* Supplied data
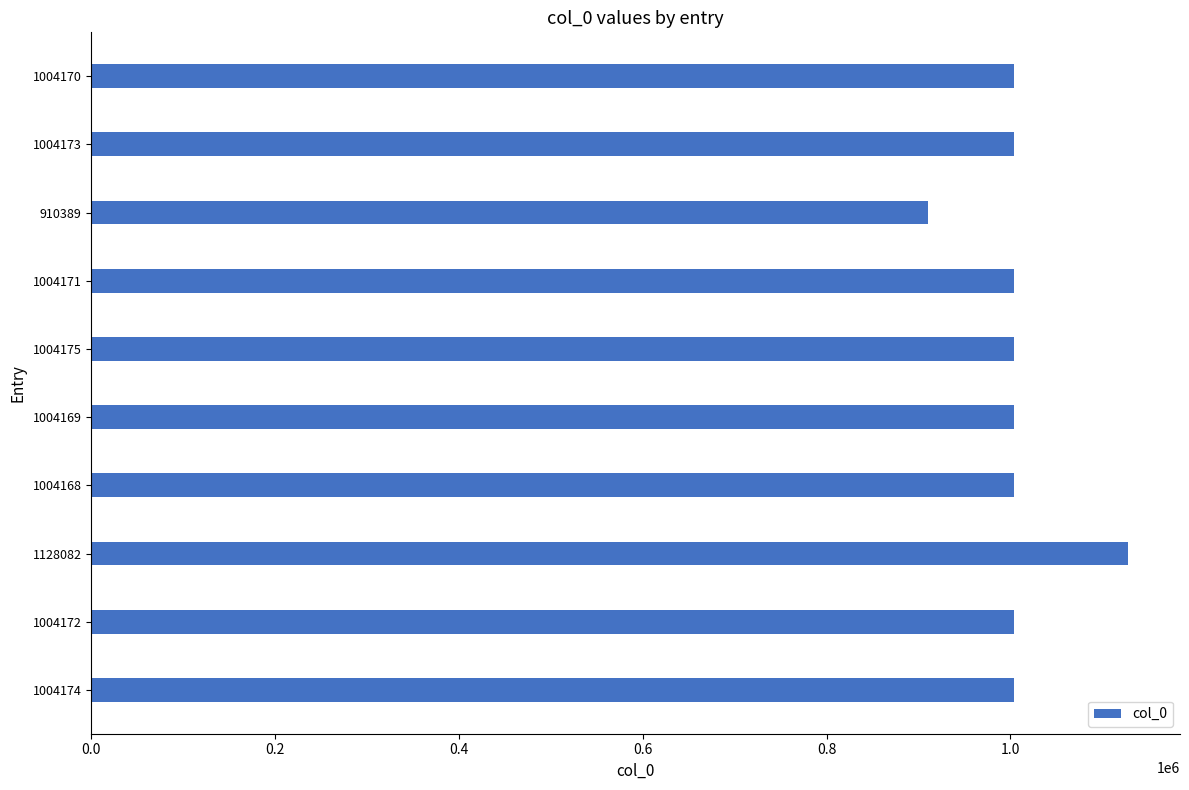

Does the chart contain any negative values?

No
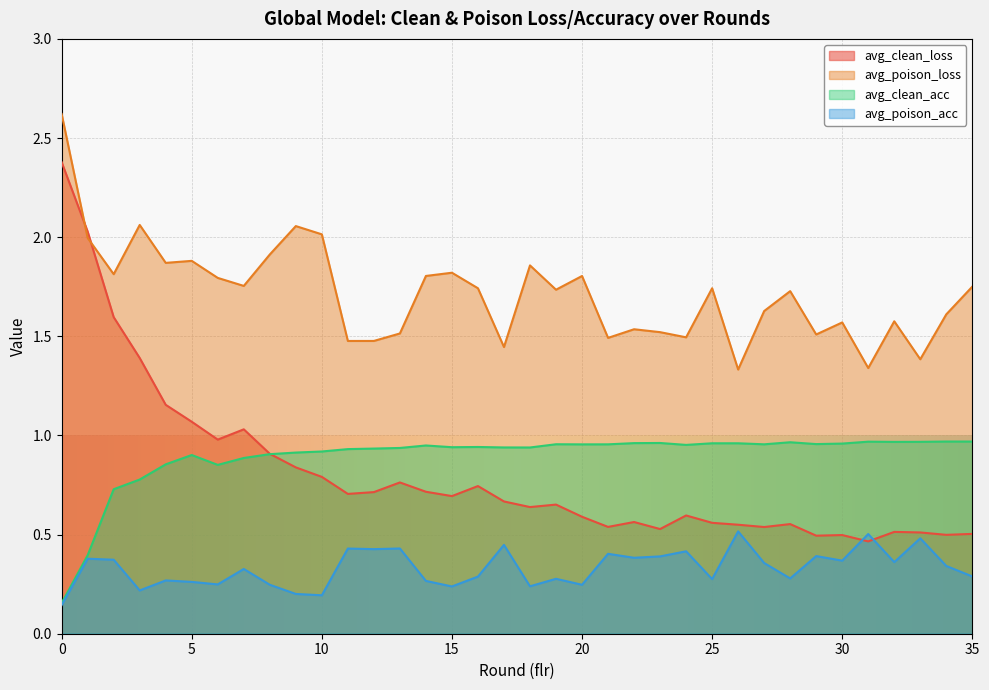

Where is avg_clean_loss nearest to the value 1?

6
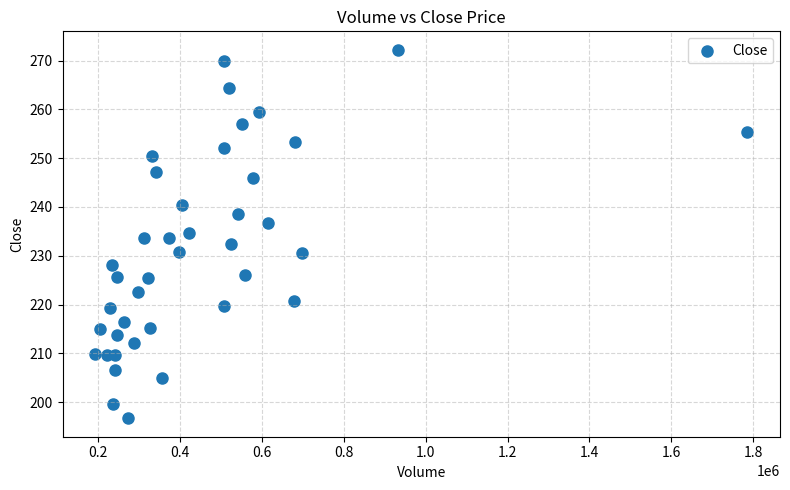

What is the range of Y values (max minus min)?

75.6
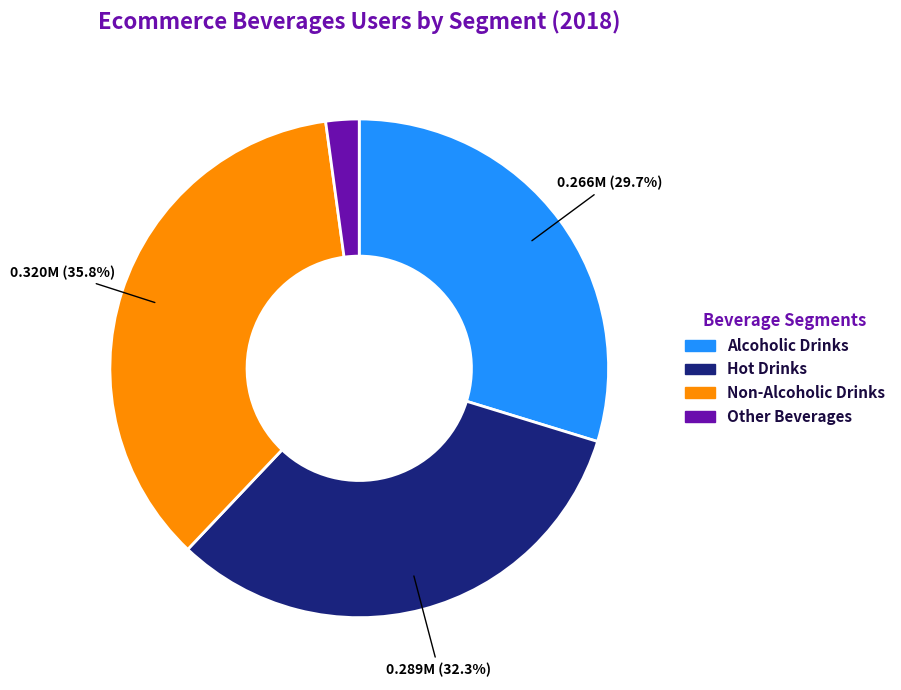

Is there a majority slice in this chart?

No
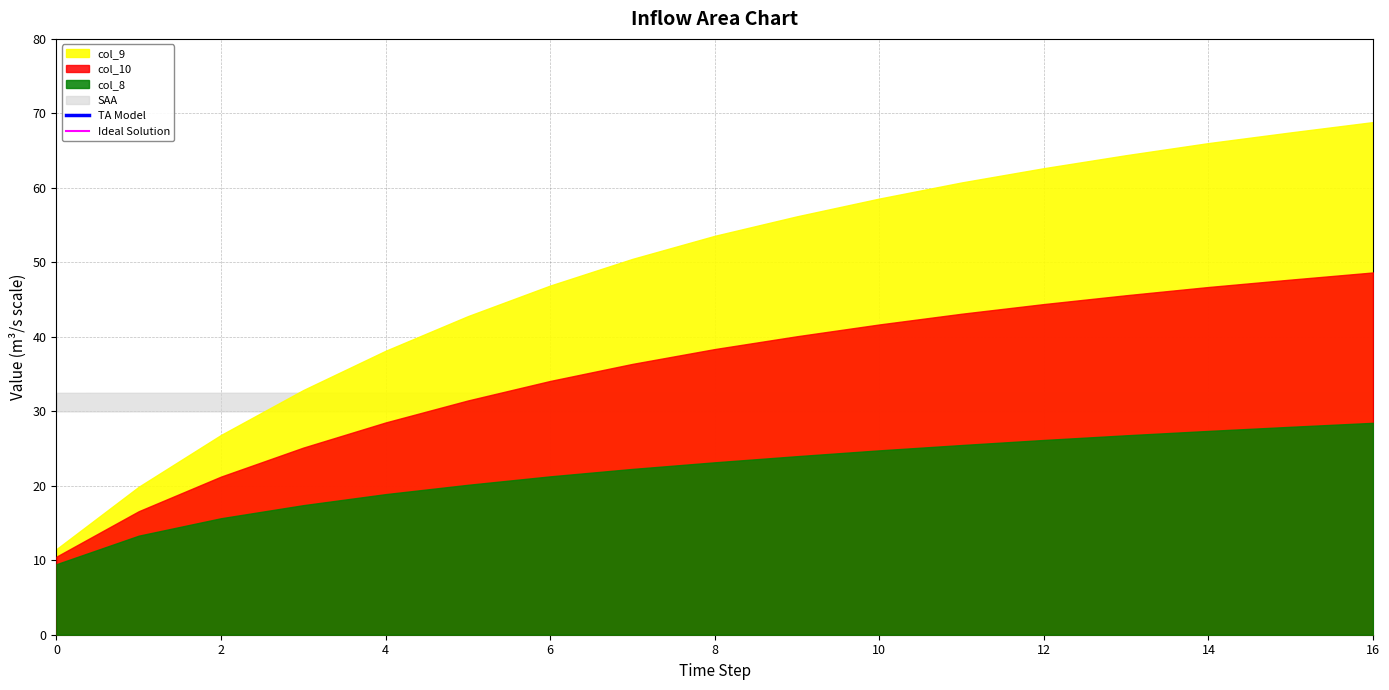

What is the highest value of the Ideal Solution series?

-2.6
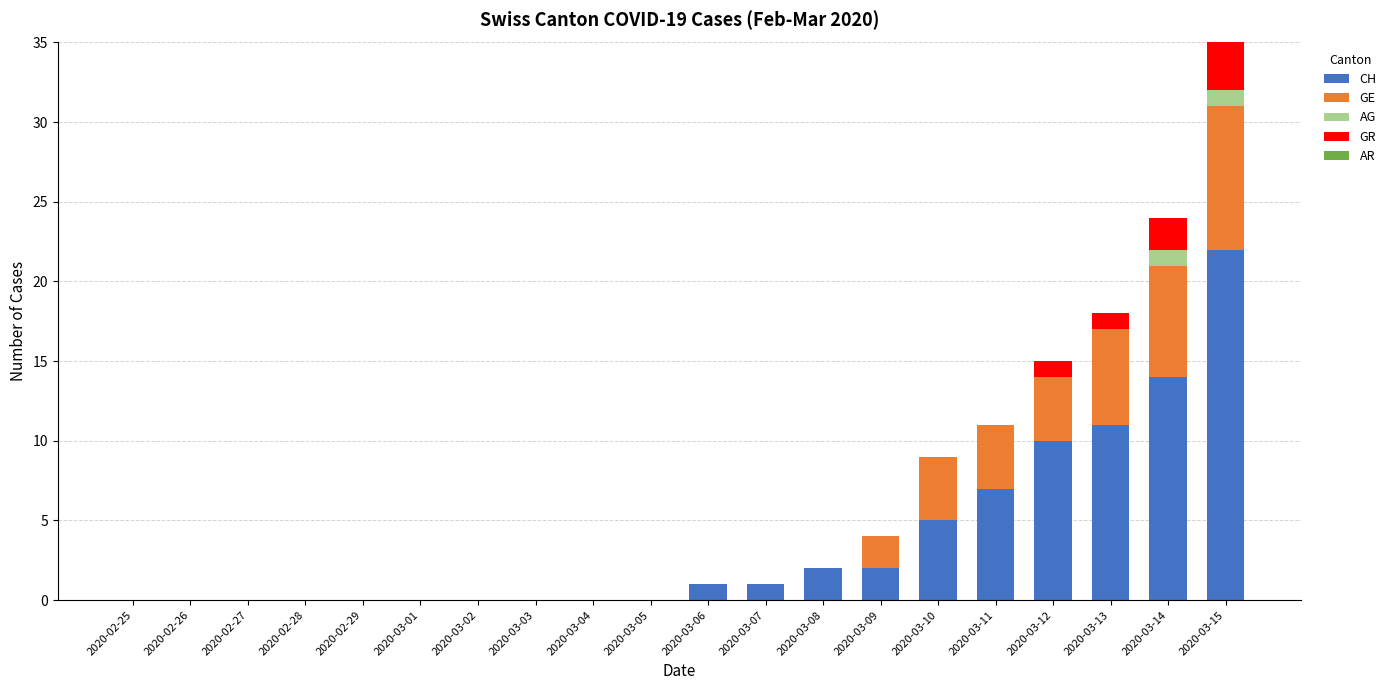

The value of CH at 2020-03-05 is 0. True or false?

True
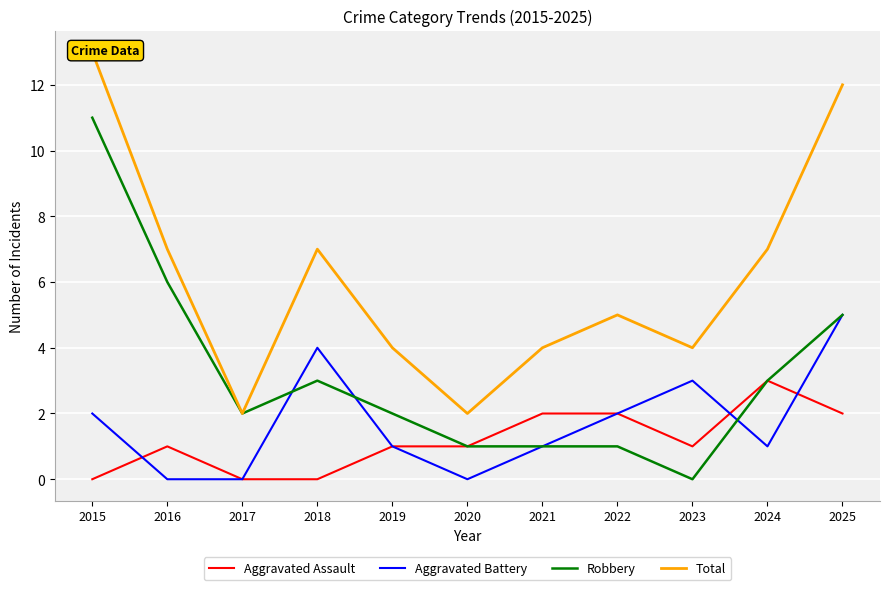

Count the number of data series in this chart.

4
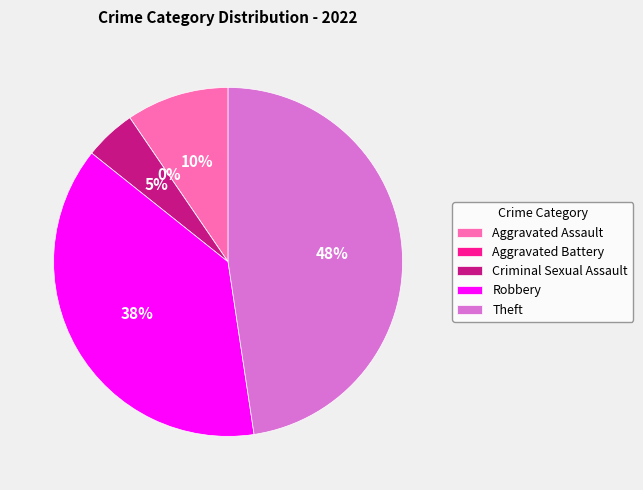

What is the ratio of the value at Theft to the value at Criminal Sexual Assault?

10.0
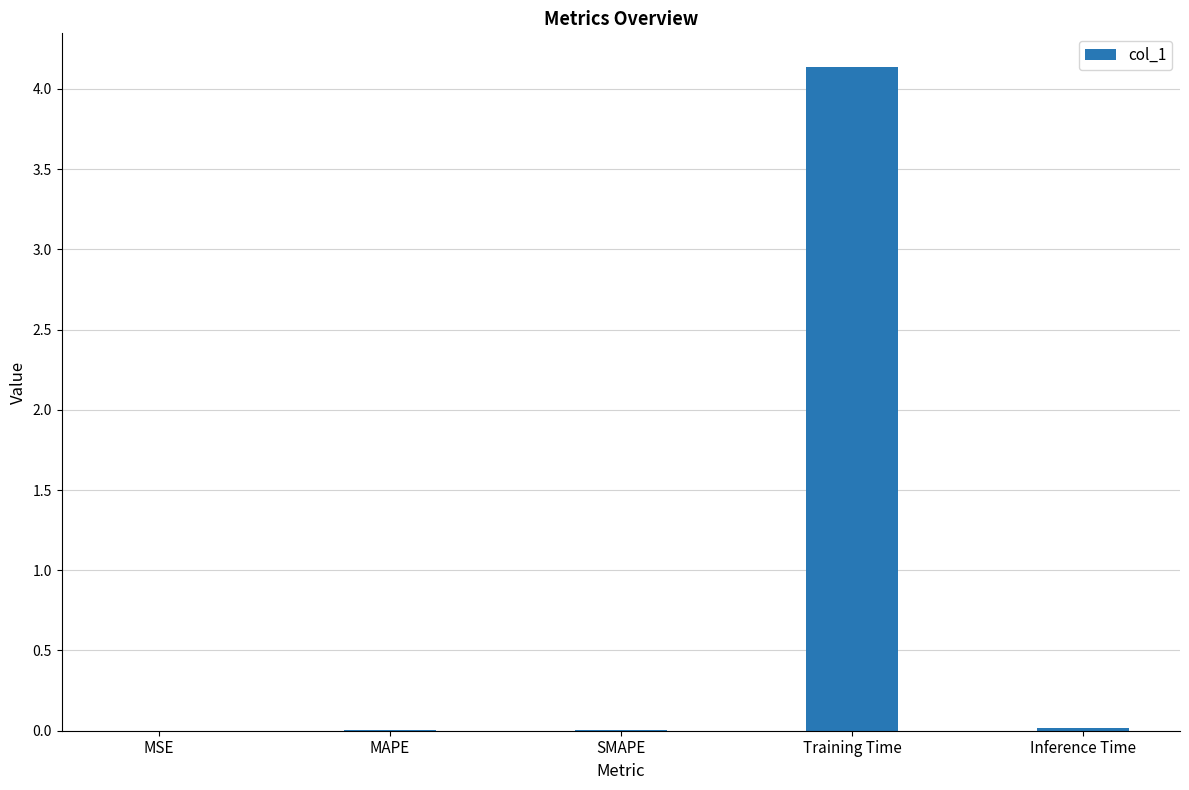

At which category does the chart reach its peak across all series?

Training Time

* About this exercise
Turn the records above into a single numbered list with one line per entry, omitting the blank lines and every picture.

* Result
1. Does the chart contain any negative values?
2. No
3. Where is avg_clean_loss nearest to the value 1?
4. 6
5. What is the range of Y values (max minus min)?
6. 75.6
7. Is there a majority slice in this chart?
8. No
9. What is the highest value of the Ideal Solution series?
10. -2.6
11. The value of CH at 2020-03-05 is 0. True or false?
12. True
13. Count the number of data series in this chart.
14. 4
15. What is the ratio of the value at Theft to the value at Criminal Sexual Assault?
16. 10.0
17. At which category does the chart reach its peak across all series?
18. Training Time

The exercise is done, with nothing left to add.